June 2023 Community News!
🔶 Heartex is now HumanSignal
The HumanSignal team behind the Label Studio open source project and Enterprise platform takes a leap forward with a new name that matches our core belief that the future of AI is not just about complex algorithms or massive computing power: It is about people. It is about the signal that humans provide, which powers these models, helping them to adapt, learn, and align with the needs of organizations and society at large.
Label Studio, which has enabled more than 250,000 data scientists and annotators to label 200+ million pieces of data, will remain at the core of our mission. We'll focus on building features and products to continually increase the quality and efficiency of human feedback—or signal—helping you take advantage of new foundation models and methodologies rapidly emerging in this space.
🚀 Label Studio 1.8 Release for Fine-Tuning LLMs
Our latest release, Label Studio 1.8, is designed with fine-tuning Large Language Models (LLMs) in mind. Create datasets to easily retrain LLMs like ChatGPT or LLaMA with new templates and workflows, including our new Ranker interface to easily organize your annotation workflow through ranking and categorizing annotation predictions.
Learn how you can get started with the new Ranker Interface, other new Generative AI labeling templates, and many other user experience improvements.
{🤖} Understanding the Label Studio JSON Format
Ever wonder how our JSON format is generated, or how to structure your JSON files to import data, pre-annotate your datasets, or work with the ML backend? Wait no further! Our latest post on the blog breaks down our JSON format and what to look for when working with it.
Case Study: Outreach
Curious how to improve your data process and efficiency all in one go? 🤔
Read how Outreach reduced development time for new labeling tasks by 25% with the help of Label Studio.
Community Shoutouts 🎉
Thank you to Brad Neuberg and the Planet Labs team for inviting us to their office and to Rizèl Scarlett for hosting us on GitHub’s Open Source Friday!
Shoutout to those who tuned into our events this month and gave us helpful feedback, including Jeremy Moore, Duco Gaillard, Claire Longo, Youngwan Lim, and LoĂŻc Dugast.
Annotations
We’re loving the recent analysis from Casey Newton’s Platformer Newsletter on the impact that LLMs and other foundational models could have on the future of data annotation and model building.
- Crowd-sourced annotation emerged in the early 2000s as a reliable way to collect high-quality, human-generated data, and was partially responsible for helping usher in the new wave of powerful deep-learning models — but what does the future hold for human-sourced annotation with the rise of LLMs? Researchers at EPFL reported that 33-44% of crowd-sourced annotators were using LLMs to complete their tasks. LLMs are now forcing many data-annotation teams to rethink how they crowd-source tasks.

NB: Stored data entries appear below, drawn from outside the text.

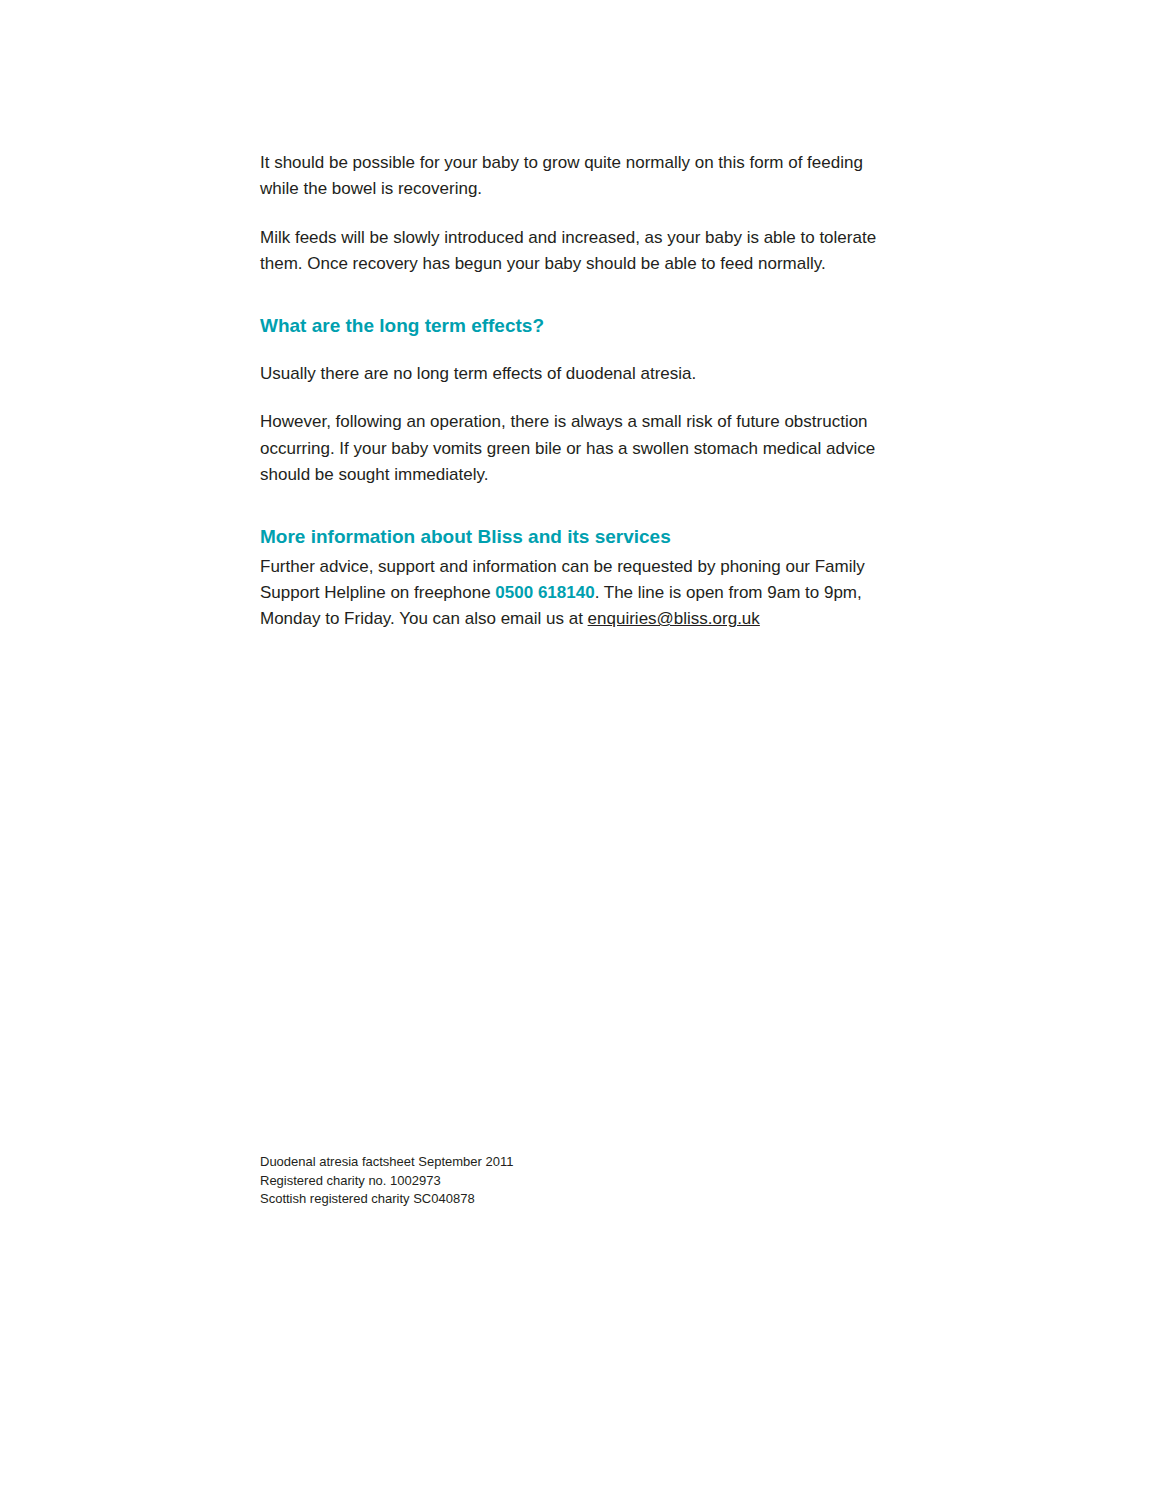It should be possible for your baby to grow quite normally on this form of feeding while the bowel is recovering.
Milk feeds will be slowly introduced and increased, as your baby is able to tolerate them. Once recovery has begun your baby should be able to feed normally.
What are the long term effects?
Usually there are no long term effects of duodenal atresia.
However, following an operation, there is always a small risk of future obstruction occurring. If your baby vomits green bile or has a swollen stomach medical advice should be sought immediately.
More information about Bliss and its services
Further advice, support and information can be requested by phoning our Family Support Helpline on freephone 0500 618140. The line is open from 9am to 9pm, Monday to Friday. You can also email us at enquiries@bliss.org.uk
Duodenal atresia factsheet September 2011
Registered charity no. 1002973
Scottish registered charity SC040878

- (On a related note, this change in crowd-source annotation is reflected anecdotally in an article on the annotation economy in New York Magazine. It’s a fascinating look at the world of data labeling that ended with a description of how one crowd-sourced annotator “decided to stop playing by the rules… and gets high marks for quality… thanks to ChatGPT.”)
- This shift in data collection and annotation has important implications for future model development. A group of researchers from the University of Oxford, University of Cambridge, University of Toronto, and Imperial College London discovered "the use of model-generated content in training causes irreversible defects in the resulting models.” As ML-generated content becomes more widely used and available, knowing the provenance of training data will become increasingly important to protect model integrity. Caution must be exercised when using ML models to ensure the integrity of the original data.
And finally…
- It’s no secret that we’re big fans of Reinforcement Learning from Human Feedback (and in case you missed it, check out the talk the Label Studio team delivered at PyData Berlin). If you’ve wanted a deeper dive into the subject, Nathan Lambert has published a new explainer on How RLHF Actually Works. It’s worth a read if you want to know more about this essential technique for tuning LLMs.